Lost Footage and Found History

Lost Footage and Found History

Date: 13/03/2017 14:05

Beginning with a fixation on my grandfather’s ever present film and video cameras during my childhood, the documentation of everyday life onto either 8mm film or video tape was commonplace to me. A student of photography, passed on to him from his own father who operated photography equipment during WWII, his camera was never far from reach, and undoubtedly rarely missed small moments that may have only been deemed worthwhile to him.

Many of these have since been lost. Some through over-viewing, others accidental damage, and the remainder simply misplaced. A few years ago, after months of personally scanning in every single photo or slide of his that I could find, my passion for cinema and the use of traditional film began to intertwine. From a fascination of the film industry’s unending campaign to preserve their film libraries, through learning about digital restoration through online tutorials in order to mend scans of torn photos, or tweak the colours or exposure of a badly aged slide, a new passion had been awoken.

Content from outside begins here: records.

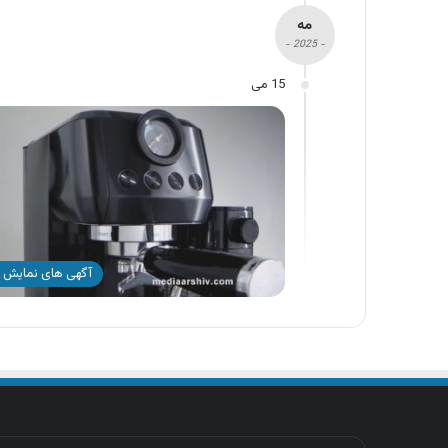
مه
- 2025 -
15 می
آگهی های نمایش 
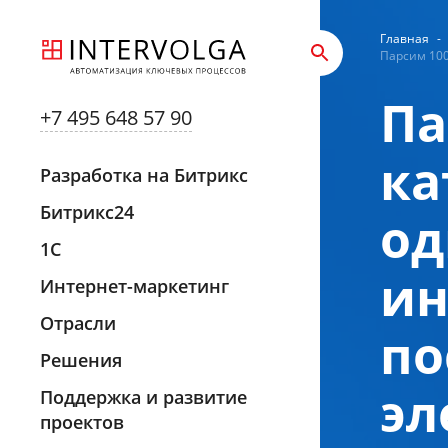
Главная
-
Парсим 100
Па
+7 495 648 57 90
ка
Разработка на Битрикс
Битрикс24
од
1С
ин
Интернет-маркетинг
Отрасли
по
Решения
эл
Поддержка и развитие
проектов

Watching videos of how films such as ‘Jaws’, ‘The Wizard of Oz’ and even older, had been restored and remastered to look as beautiful as only the original print had before its first projection, it appeared as if there were techniques Hollywood possessed that were out of reach for anything produced outside of the feature film milieu. Creating new digital transfers with accurate colours, exacting detail, and lifelike contrast and exposure. My amateur techniques lacked any semblance of granularity or intent, never spanning beyond the process of taking an unrecognisable blur back from the brink, to an image someone within my family might acknowledge as a relative.


My disappointment at not having the original films of my grandfather, an amateur window into the childhoods of myself, my siblings and even my mother, while present is fortunately not the case for a wealth of homegrown footage, both amateur and professional alike. It’s in seeing the likes of the ‘Super 8 Stories’ series, chronicling at times seemingly unremarkable occurrences like family holidays or a visiting circus, the kind of event I’m sure my grandfather captured as well, that make me think of so much lost footage. While thankfully being able to marvel at the library of videos that, due to the same digital remastering I had years prior assumed was reserved for only the likes of ‘The Wizard of Oz’, have been preserved and shared with anyone wanting to experience them.